What you might be experiencing
Major depressive disorder (MDD) often arrives with an unmistakable weight. Sleep shifts dramatically, appetite changes, concentrating feels like trying to think through wet concrete, and the things that used to interest you go flat. These episodes last at least two weeks and usually mark a clear departure from how you normally feel. When they lift — fully or mostly — there's a recognizable return to yourself.
Persistent depressive disorder (PDD, sometimes called dysthymia) works differently. The mood is lower than it should be, but not always dramatically so. The more defining feature is duration: depressed mood most days for at least two years in adults, or one year in children and adolescents. Low energy, poor self-esteem, difficulty making decisions, a background hum of hopelessness — these symptoms can become so familiar they start to feel like personality rather than illness. Many people with PDD don't seek help because they've normalized how they feel.
Some people experience both at once. A long-standing depressive baseline — the PDD — gets periodically interrupted by full major depressive episodes that are severe enough to be unmistakable. This combination is sometimes called double depression, and it's worth knowing because it means treatment may need to address both the chronic foundation and the acute episodes.
What can help
Getting clarity on which pattern fits your experience is genuinely useful, because it shapes the kind of help that works best. A good starting point is thinking about your history honestly: has depression been episodic, with stretches where you felt like yourself in between? Or has low mood been a near-constant backdrop for years, with occasional spikes into something worse? That distinction gives a clinician something concrete to work with.
Both major depressive disorder and persistent depressive disorder respond to psychotherapy and, where appropriate, medication — but the emphasis may differ. Persistent depressive disorder in particular often benefits from therapy approaches that address long-standing patterns of thought and self-perception, since the condition has typically had years to shape how someone sees themselves and their future. Neither condition is well-served by waiting to see if things improve on their own, especially if symptoms have already persisted for months or years.
One practical step you can take before or between appointments: track your mood over time, even briefly. Noting whether you have good stretches or whether low mood is consistently present helps build the picture a clinician needs. Avoiding the assumption that chronic low mood is simply who you are is not a small thing — that reframe alone opens the door to getting support you may have talked yourself out of seeking.
When to reach out
Reaching out for support is not a sign that things have hit rock bottom — it's a reasonable response to symptoms that are affecting how you live, work, or feel about yourself. If low mood has been present for weeks or months, if you've lost interest in things that used to matter, or if you've been quietly managing a sense of hopelessness for years without telling anyone, those are all sufficient reasons to talk to someone.

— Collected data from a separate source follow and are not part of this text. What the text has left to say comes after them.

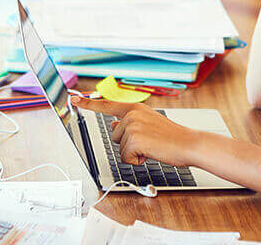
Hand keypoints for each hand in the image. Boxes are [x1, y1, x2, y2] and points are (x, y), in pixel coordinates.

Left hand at [71, 96, 197, 166]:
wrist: (188, 143)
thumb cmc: (171, 137)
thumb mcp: (148, 124)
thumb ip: (130, 123)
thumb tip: (113, 124)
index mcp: (135, 108)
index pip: (107, 106)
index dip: (88, 104)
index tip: (73, 100)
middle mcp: (131, 114)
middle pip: (114, 135)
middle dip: (128, 143)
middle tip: (149, 142)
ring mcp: (132, 126)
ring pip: (120, 147)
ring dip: (134, 152)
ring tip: (152, 147)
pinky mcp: (134, 139)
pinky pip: (126, 157)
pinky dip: (137, 160)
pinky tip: (150, 153)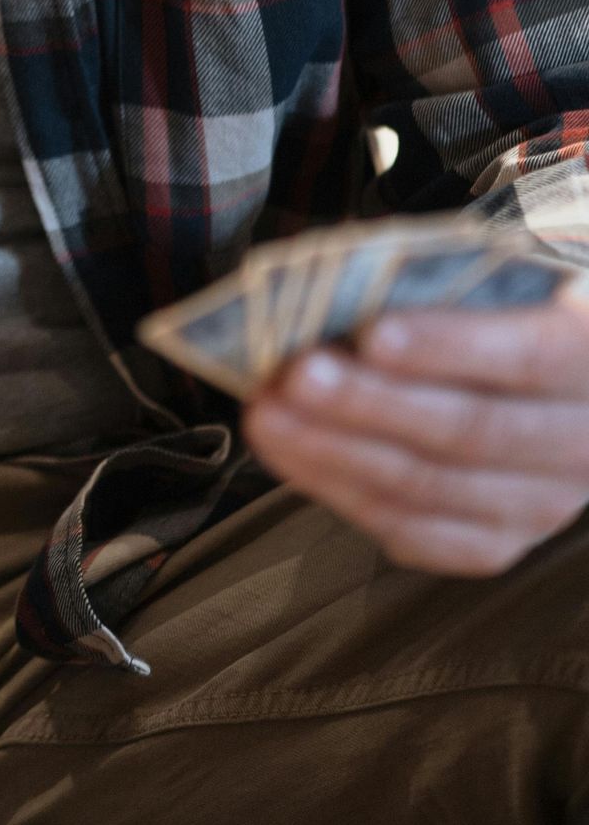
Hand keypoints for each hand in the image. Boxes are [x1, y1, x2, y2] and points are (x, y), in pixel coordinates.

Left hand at [245, 296, 588, 574]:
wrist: (562, 382)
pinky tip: (294, 458)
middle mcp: (582, 445)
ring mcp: (540, 506)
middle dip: (369, 404)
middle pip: (469, 433)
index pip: (529, 359)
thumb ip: (446, 285)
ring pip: (430, 489)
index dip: (450, 348)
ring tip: (267, 416)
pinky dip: (344, 495)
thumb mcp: (507, 279)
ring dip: (335, 453)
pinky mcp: (498, 544)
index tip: (372, 333)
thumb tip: (342, 294)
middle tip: (294, 374)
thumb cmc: (511, 309)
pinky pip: (416, 534)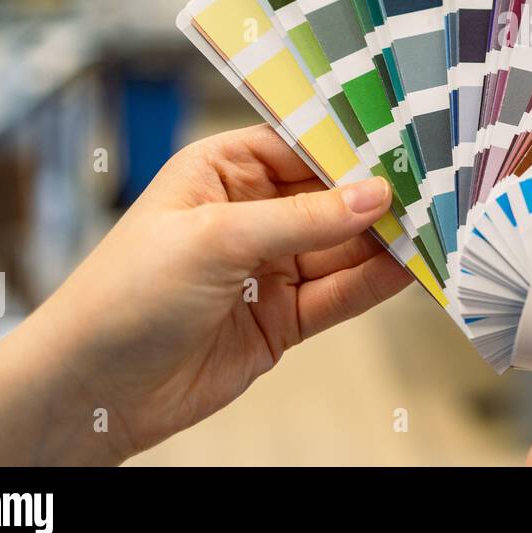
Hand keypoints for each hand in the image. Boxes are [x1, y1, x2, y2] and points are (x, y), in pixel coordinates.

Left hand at [0, 124, 409, 464]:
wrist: (88, 393)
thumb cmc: (125, 293)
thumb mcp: (214, 239)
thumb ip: (303, 219)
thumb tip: (377, 195)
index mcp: (222, 170)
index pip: (302, 143)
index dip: (353, 143)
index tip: (409, 139)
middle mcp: (251, 212)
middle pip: (332, 196)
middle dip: (381, 193)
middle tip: (440, 182)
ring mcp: (269, 267)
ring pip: (344, 246)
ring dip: (389, 239)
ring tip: (442, 224)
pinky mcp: (283, 318)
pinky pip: (340, 294)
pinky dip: (377, 283)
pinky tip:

More urgently: if you're experiencing thoughts of self-harm or suicide, feel like you can't keep yourself safe, or notice symptoms worsening rapidly, those are signs to seek help without delay. A primary care provider, therapist, or psychiatrist can conduct an evaluation and help you understand what you're dealing with — you don't need to have a diagnosis in hand before reaching out.
If you're in the US and need immediate support, you can call or text 988 (Suicide & Crisis Lifeline) at any time. If you are in immediate danger, go to the nearest emergency room or call 911.